Drug-induced hypersensitivity syndrome (DiHS)/drug reaction with eosinophilia and systemic symptoms (DRESS) is a systemic inflammatory condition that is characterized by multisystemic involvement (liver, blood, and skin), heterogeneous manifestations (fever, rash, lymphadenopathy, and eosinophilia), and an unpredictable course; cases of DiHS/DRESS caused by sulfasalazine are rare in children compared to adults. We report a case of a 12-year-old girl with juvenile idiopathic arthritis (JIA) and sulfasalazine-related hypersensitivity who developed fever, rash, blood abnormalities, and hepatitis complicated with hypocoagulation.

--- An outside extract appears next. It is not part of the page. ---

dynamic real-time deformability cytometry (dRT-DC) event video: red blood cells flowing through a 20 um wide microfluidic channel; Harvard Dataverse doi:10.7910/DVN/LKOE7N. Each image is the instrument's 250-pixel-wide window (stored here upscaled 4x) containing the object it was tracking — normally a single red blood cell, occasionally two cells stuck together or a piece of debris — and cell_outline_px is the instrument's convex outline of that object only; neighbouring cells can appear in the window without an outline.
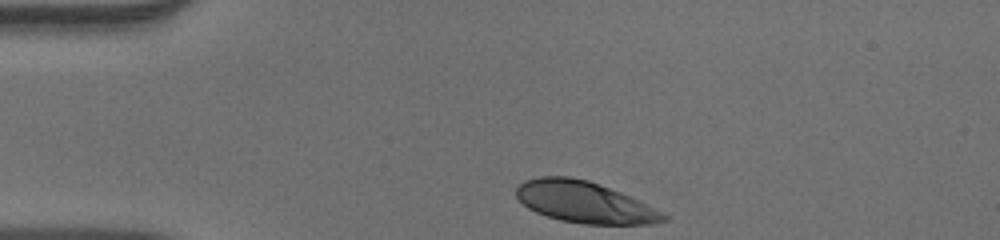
{"species": "human", "species_latin": "Homo sapiens", "temperature_condition": "warm", "stored_images_in_passage": 34, "camera_frame_rate_fps": 3000, "um_per_image_px": 0.085, "donor": {"sex": "male"}, "frame": {"image": 1, "passage_image": 1, "time_ms": 0.0, "image_size_px": [1000, 240], "cell_outline_px": [[668, 220], [652, 224], [584, 224], [560, 220], [536, 212], [528, 208], [516, 196], [516, 188], [524, 180], [540, 176], [568, 176], [588, 180], [620, 192], [668, 216]], "centroid_in_image_um": [49.63, 17.18], "position_along_channel_um": 35.4, "area_um2": 35.03}}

The treatment with intravenous and then oral glucocorticosteroids was effective. We also reviewed 15 cases (67% male patients) of childhood-onset sulfasalazine-related DiHS/DRESS from the MEDLINE/PubMed and Scopus online databases. All reviewed cases had a fever, lymphadenopathy, and liver involvement. Eosinophilia was reported in 60% of patients. All patients were treated with systemic corticosteroids, and one patient required emergency liver transplantation. Two patients (13%) died. A total of 40.0% of patients satisfied RegiSCAR definite criteria, 53.3% were probable, and 80.0% satisfied Bocquet's criteria. Only 13.3% satisfied typical and 20.0% atypical DIHS criteria from the Japanese group. Pediatric rheumatologists should be aware of DiHS/DRESS due to its similarities to other systemic inflammatory syndromes (especially systemic JIA, macrophage activation syndrome, and secondary hemophagocytic lymphohistiocytosis). Further studies of DiHS/DRESS syndrome in children are needed to improve its recognition and differential diagnostic and therapeutic options.

摘要

药物性超敏反应综合征(DiHS)/伴嗜酸性粒细胞增多和全身症状的药物反应(DRESS)是一种全身性炎症性疾病,其特征为多系统受累(肝脏、血液和皮肤)、表现多样(发热、皮疹、淋巴结病和嗜酸性粒细胞增多)且病程不可预测;与成人相比,儿童中由柳氮磺胺吡啶引起的DiHS/DRESS病例较为罕见。我们报告了一例12岁患幼年特发性关节炎(JIA)且对柳氮磺胺吡啶过敏的女孩,她出现了发热、皮疹、血液异常及合并低凝的肝炎。静脉注射随后口服糖皮质激素治疗有效。我们还从MEDLINE/PubMed和Scopus在线数据库中回顾了15例儿童期起病的柳氮磺胺吡啶相关DiHS/DRESS病例(67%为男性患者)。所有回顾病例均有发热、淋巴结病和肝脏受累。60%的患者报告有嗜酸性粒细胞增多。所有患者均接受了全身糖皮质激素治疗,1例患者需要紧急肝移植。2例患者(13%)死亡。共有40.0%的患者符合RegiSCAR确诊标准,53.3%为可能病例,80.0%符合Bocquet标准。来自日本组的病例中,仅13.3%符合典型DiHS标准,20.0%符合非典型DiHS标准。儿科风湿病学家应注意DiHS/DRESS,因为它与其他全身性炎症综合征(尤其是全身型JIA、巨噬细胞活化综合征和继发性噬血细胞性淋巴组织细胞增生症)相似。需要对儿童DiHS/DRESS综合征进行进一步研究,以提高其识别率、鉴别诊断能力及治疗选择。